Data excerpts:
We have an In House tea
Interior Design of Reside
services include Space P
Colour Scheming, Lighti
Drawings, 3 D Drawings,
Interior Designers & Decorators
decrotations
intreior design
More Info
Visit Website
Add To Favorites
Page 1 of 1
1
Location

* Aim of the exercise: The string "Interior" appears in how many lines above? Answer with the number only.

* Exercise result: 2